Submitted by Simon Black of Sovereign Man
Behold The Face Of Central Banker Hubris
March 18, 1996. It was the height of the dot-com boom years. And gracing the cover of Fortune magazine was a photo of a rather smug looking Alan Greenspan, then Chairman of the US Federal Reserve.
The headline across the top– “It’s HIS economy, stupid”. The inside story was entitled “In Greenspan We Trust”.
And the article went on to suggest that, no matter WHO won the presidential election that year between Bill Clinton and Bob Dole, Greenspan would still be running the economy. And handily.
This is a major testament to the state of our financial system. We award a tiny banking elite nearly totalitarian control over our money supply… and by extension, the economy.
We’re just supposed to trust that they’re good guys. Competent guys. That they know what they’re doing.
Fast forward almost two decades. Long Term Capital Management. The NASDAQ bubble. The real estate bubble. The credit crunch. The mortgage crisis. The banking crisis. The sovereign debt crisis.
Now, this seemingly interminable series of emergencies is by no means the consequence of a single individual. But it’s clear that Greenspan (and his successor Ben Bernanke) have had, by the very definition of their position, tremendous influence in getting us to this point.
Yet Greenspan’s new book, The Map and the Territory, explains why he never saw any of this coming.
(You can read some of this for yourself if you’re so inclined– Foreign Affairs magazine just published an adapted excerpt from the book.)
Greenspan’s explanation is as infuriating as it is arrogant.
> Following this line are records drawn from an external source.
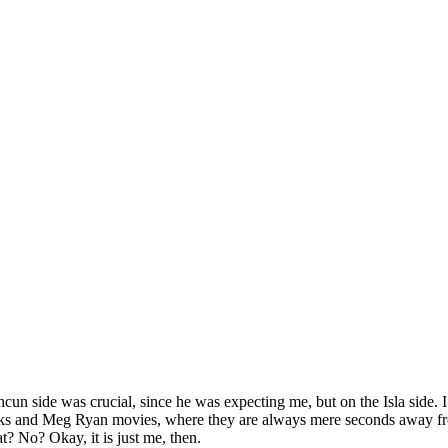
Cancun side was crucial, since he was expecting me, but on the Isla side
nks and Meg Ryan movies, where they are always mere seconds away fr
t? No? Okay, it is just me, then.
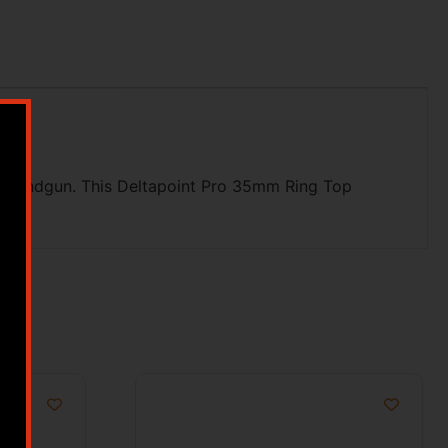
on a handgun. This Deltapoint Pro 35mm Ring Top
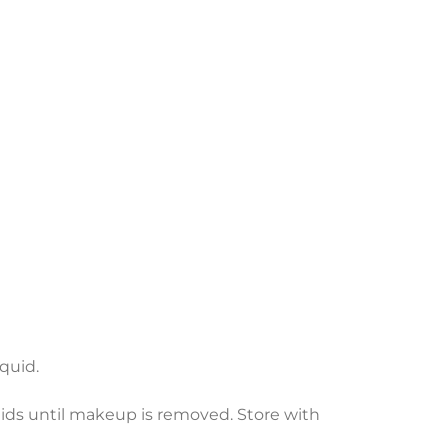
iquid.
lids until makeup is removed. Store with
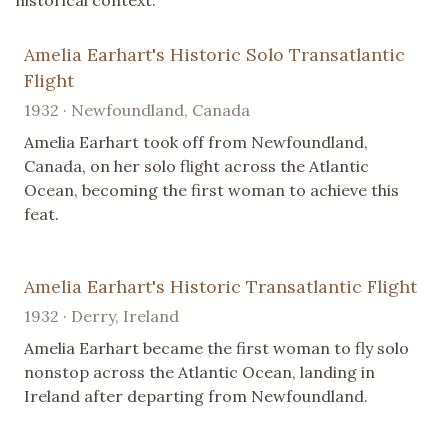
historical context.
Amelia Earhart's Historic Solo Transatlantic
Flight
1932 · Newfoundland, Canada
Amelia Earhart took off from Newfoundland,
Canada, on her solo flight across the Atlantic
Ocean, becoming the first woman to achieve this
feat.
Amelia Earhart's Historic Transatlantic Flight
1932 · Derry, Ireland
Amelia Earhart became the first woman to fly solo
nonstop across the Atlantic Ocean, landing in
Ireland after departing from Newfoundland.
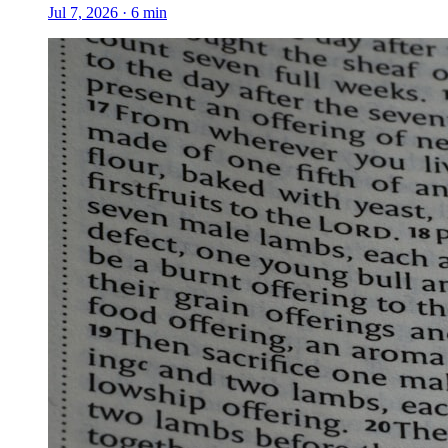
Jul 7, 2026
·
6
min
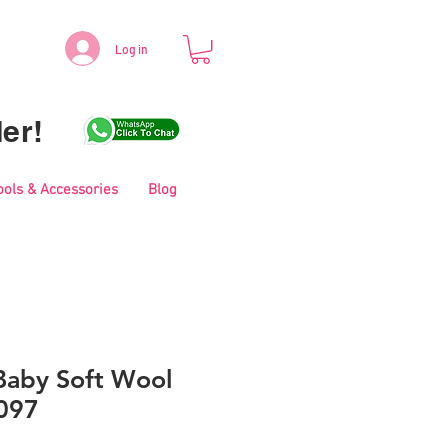
Log in
er!
ools & Accessories
Blog
aby Soft Wool
097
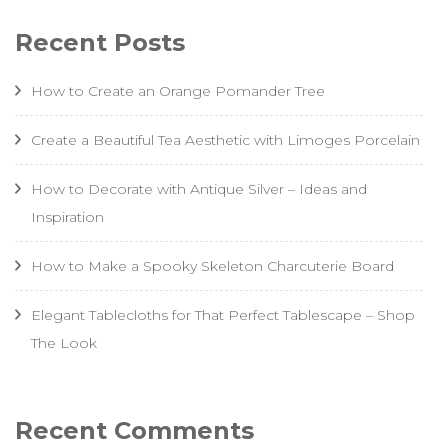
Recent Posts
How to Create an Orange Pomander Tree
Create a Beautiful Tea Aesthetic with Limoges Porcelain
How to Decorate with Antique Silver – Ideas and
Inspiration
How to Make a Spooky Skeleton Charcuterie Board
Elegant Tablecloths for That Perfect Tablescape – Shop
The Look
Recent Comments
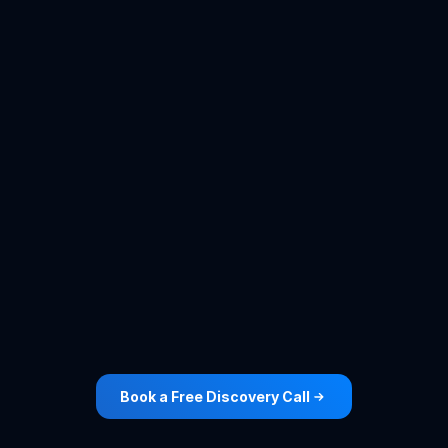
Roofing
Cleaning
View Case Study ->
View Case Study ->
Book a Free Discovery Call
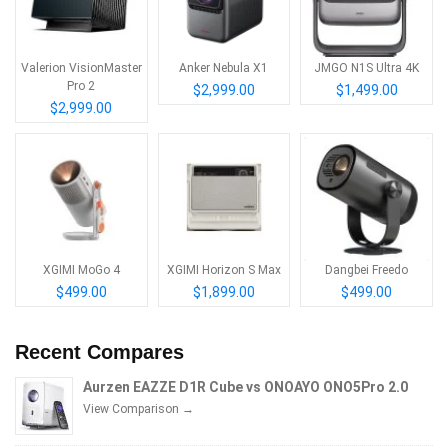
Valerion VisionMaster
Anker Nebula X1
JMGO N1S Ultra 4K
Pro 2
$2,999.00
$1,499.00
$2,999.00
XGIMI MoGo 4
XGIMI Horizon S Max
Dangbei Freedo
$499.00
$1,899.00
$499.00
Recent Compares
Aurzen EAZZE D1R Cube vs ONOAYO ONO5Pro 2.0
View Comparison →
He stops far short of accepting any responsibility, and merely states that the “conventional method of predicting macroeconomic developments. . . had failed when it was needed most, much to the chagrin of economists.”
And of course, he melts his culpability away into the great masses of other economists, brashly stating that “virtually every economist and policymaker” completely missed the warning signs.
Yet as irritating as Greenspan’s confession may be, there is no surer condemnation of this faux-science of economics than a former maestro himself pillorying its deficiencies.
Let’s put it more bluntly. The guy who used to be in charge of the US economy openly admits that the ‘science’ they rely on to make decisions is fundamentally flawed.
The only thing these central bankers know how to do is print more money. Yet, as Greenspan tells us, they’re completely ill-equipped to be making these decisions. Nor do they realize how severe the consequences will be.
John Maynard Keynes, the godfather of their economic models himself, once wrote:
“The process [of debasing the currency] engages all the hidden forces of economic law on the side of destruction, and does it in a manner which not one man in a million is able to diagnose.”
Not one man in a million. Based on Greenspan’s own admission, this includes central bankers as well.
If all the objective evidence, and even their own assessment, points to the inevitable conclusion that this system is broken, isn’t it time to consider taking independent steps outside of this system to protect what you’ve worked for your entire life?